Stored dataset items:
▽

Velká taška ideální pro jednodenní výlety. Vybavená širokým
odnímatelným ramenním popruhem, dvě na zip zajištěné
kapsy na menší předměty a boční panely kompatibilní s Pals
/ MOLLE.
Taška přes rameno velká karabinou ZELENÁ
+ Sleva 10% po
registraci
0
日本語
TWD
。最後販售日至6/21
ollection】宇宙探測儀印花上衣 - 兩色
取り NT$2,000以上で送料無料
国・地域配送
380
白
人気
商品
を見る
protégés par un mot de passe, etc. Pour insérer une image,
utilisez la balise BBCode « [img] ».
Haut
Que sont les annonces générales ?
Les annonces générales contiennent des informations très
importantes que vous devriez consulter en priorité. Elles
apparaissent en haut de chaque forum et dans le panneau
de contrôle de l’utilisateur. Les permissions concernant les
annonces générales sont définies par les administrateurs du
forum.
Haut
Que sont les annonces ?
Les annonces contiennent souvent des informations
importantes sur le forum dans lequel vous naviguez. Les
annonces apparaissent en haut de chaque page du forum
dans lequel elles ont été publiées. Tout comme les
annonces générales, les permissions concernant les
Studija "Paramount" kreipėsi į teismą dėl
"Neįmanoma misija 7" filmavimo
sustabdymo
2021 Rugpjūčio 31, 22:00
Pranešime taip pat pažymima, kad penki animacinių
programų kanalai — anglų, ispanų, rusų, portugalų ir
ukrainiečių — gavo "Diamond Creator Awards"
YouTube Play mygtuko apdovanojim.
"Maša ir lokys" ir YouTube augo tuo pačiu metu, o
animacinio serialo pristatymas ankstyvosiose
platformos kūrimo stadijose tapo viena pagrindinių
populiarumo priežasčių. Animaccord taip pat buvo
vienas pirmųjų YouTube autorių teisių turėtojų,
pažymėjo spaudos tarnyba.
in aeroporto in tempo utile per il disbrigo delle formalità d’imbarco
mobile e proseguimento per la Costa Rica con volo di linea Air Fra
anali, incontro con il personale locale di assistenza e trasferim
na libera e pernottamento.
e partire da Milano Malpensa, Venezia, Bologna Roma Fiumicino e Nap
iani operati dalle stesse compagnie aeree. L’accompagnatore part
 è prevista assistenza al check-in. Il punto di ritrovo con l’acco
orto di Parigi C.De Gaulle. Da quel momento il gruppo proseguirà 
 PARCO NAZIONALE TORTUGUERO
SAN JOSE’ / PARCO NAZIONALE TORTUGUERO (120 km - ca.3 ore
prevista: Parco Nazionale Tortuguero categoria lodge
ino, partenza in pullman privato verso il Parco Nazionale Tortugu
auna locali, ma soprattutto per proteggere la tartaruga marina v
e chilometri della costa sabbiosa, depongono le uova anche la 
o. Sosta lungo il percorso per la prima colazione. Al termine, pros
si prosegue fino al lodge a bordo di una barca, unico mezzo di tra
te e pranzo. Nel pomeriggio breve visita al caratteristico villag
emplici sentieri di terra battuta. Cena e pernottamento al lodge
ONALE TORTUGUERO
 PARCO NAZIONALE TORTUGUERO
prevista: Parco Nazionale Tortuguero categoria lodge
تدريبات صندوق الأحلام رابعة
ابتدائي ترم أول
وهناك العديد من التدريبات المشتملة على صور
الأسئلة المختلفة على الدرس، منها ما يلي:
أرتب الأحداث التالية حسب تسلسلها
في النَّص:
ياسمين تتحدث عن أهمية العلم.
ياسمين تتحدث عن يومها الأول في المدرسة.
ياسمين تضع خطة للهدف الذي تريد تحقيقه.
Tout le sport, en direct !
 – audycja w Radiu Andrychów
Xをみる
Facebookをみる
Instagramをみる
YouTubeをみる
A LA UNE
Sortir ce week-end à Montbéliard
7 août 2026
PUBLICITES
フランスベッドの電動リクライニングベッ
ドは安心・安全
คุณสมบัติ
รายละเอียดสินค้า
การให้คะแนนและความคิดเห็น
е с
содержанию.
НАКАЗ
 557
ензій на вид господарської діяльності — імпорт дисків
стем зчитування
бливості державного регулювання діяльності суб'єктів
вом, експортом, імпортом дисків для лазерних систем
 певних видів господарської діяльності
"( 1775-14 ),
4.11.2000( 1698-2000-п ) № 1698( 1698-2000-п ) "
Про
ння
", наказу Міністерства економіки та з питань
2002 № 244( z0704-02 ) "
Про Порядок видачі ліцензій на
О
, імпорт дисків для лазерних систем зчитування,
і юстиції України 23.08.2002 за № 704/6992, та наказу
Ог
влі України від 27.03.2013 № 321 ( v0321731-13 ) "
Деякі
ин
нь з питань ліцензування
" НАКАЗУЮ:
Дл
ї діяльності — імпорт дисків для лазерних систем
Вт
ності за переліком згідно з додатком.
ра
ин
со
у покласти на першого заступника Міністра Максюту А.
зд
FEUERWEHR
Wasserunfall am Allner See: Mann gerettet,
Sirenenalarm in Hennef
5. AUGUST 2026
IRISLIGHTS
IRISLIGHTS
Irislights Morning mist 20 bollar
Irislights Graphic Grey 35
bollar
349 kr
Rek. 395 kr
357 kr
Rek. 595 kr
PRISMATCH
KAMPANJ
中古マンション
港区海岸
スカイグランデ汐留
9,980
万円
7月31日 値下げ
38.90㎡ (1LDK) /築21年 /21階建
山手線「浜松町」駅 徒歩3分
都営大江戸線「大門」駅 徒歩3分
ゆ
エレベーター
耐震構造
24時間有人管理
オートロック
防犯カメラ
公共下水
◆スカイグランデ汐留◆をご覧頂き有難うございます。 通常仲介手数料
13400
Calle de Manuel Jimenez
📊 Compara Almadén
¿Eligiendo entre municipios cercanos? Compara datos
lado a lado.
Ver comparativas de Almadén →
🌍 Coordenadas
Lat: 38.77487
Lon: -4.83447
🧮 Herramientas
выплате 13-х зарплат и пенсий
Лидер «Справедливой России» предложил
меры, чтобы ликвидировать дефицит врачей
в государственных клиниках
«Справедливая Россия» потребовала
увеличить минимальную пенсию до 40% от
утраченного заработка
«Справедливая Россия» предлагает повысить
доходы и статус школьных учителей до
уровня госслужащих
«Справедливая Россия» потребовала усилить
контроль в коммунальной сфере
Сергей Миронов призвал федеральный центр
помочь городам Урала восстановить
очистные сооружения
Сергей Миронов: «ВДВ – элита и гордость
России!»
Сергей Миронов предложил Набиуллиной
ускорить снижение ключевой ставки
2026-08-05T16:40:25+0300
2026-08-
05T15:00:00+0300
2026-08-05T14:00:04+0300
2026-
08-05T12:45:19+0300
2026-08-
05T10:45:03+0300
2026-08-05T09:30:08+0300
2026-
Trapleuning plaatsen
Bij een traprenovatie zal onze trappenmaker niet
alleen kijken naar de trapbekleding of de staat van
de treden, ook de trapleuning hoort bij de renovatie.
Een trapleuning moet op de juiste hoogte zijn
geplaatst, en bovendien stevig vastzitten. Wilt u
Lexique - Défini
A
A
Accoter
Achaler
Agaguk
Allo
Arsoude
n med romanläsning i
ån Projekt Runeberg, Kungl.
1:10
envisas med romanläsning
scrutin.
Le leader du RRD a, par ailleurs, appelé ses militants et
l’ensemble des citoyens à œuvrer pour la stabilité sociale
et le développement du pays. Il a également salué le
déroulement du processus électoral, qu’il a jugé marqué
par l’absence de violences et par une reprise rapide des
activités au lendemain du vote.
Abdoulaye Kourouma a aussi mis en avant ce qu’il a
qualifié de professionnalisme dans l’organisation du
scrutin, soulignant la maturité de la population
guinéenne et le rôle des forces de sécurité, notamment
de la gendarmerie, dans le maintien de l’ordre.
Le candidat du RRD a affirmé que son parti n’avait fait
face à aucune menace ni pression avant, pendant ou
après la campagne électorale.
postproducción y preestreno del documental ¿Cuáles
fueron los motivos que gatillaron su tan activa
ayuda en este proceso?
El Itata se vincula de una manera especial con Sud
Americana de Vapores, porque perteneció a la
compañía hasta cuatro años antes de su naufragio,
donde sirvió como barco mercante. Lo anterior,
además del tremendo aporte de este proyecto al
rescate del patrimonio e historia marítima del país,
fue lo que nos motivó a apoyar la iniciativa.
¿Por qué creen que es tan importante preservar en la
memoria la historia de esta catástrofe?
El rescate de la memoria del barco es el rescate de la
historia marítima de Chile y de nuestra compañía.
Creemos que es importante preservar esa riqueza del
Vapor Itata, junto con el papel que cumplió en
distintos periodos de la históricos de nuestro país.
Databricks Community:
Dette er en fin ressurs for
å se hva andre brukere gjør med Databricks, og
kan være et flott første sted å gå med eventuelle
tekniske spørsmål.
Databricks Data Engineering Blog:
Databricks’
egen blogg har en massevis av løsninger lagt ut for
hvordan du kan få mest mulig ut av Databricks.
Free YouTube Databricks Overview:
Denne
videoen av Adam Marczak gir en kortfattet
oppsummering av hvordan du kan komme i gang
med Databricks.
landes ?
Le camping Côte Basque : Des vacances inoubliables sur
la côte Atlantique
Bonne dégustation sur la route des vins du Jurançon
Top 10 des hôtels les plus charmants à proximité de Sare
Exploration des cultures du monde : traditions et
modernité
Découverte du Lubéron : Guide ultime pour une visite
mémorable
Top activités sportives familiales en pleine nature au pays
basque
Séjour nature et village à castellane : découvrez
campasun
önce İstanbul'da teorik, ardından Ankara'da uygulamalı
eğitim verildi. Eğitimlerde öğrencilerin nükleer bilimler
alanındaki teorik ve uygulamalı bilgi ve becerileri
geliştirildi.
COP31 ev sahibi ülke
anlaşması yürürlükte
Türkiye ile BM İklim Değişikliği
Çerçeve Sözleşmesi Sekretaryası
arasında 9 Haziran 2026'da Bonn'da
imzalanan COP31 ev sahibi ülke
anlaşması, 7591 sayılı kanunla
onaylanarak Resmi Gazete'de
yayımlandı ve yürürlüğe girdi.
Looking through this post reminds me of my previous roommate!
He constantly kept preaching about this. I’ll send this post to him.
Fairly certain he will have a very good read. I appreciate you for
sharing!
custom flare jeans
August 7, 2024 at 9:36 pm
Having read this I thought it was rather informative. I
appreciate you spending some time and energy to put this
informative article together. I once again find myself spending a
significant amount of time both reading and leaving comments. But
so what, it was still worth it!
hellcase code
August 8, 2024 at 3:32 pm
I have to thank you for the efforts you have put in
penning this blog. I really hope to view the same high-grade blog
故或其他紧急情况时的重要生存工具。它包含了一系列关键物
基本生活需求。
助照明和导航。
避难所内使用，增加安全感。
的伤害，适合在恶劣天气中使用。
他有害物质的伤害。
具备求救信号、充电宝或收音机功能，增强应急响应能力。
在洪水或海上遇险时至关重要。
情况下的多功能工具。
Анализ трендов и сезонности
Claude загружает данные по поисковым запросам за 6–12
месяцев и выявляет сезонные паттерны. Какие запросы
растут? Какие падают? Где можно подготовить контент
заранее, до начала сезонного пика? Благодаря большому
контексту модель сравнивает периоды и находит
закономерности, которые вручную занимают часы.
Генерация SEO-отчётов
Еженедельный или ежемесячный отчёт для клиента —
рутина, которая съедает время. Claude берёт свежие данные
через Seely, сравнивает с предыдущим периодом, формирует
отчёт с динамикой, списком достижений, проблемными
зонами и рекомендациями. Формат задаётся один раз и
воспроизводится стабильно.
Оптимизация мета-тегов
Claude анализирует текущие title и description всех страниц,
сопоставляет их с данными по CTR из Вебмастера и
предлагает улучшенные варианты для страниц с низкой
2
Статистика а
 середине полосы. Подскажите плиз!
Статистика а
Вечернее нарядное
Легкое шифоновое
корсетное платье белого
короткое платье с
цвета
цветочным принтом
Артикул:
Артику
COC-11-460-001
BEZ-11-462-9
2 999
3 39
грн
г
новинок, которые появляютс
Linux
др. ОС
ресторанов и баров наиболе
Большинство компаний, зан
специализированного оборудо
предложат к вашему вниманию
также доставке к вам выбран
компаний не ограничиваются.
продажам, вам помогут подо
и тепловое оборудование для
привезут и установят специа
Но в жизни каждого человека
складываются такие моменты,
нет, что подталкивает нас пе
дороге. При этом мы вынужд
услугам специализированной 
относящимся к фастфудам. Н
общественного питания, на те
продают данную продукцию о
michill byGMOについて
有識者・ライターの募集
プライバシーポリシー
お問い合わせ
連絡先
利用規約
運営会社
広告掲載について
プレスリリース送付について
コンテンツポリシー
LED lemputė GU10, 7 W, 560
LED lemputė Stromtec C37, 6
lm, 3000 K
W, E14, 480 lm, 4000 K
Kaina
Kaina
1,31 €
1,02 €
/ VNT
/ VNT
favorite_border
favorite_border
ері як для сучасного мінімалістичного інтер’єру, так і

△

• TASK ITEM
Find the lines above that contain the word "Almadén" and copy each one.

• FINISHED TASK
📊 Compara Almadén
Ver comparativas de Almadén →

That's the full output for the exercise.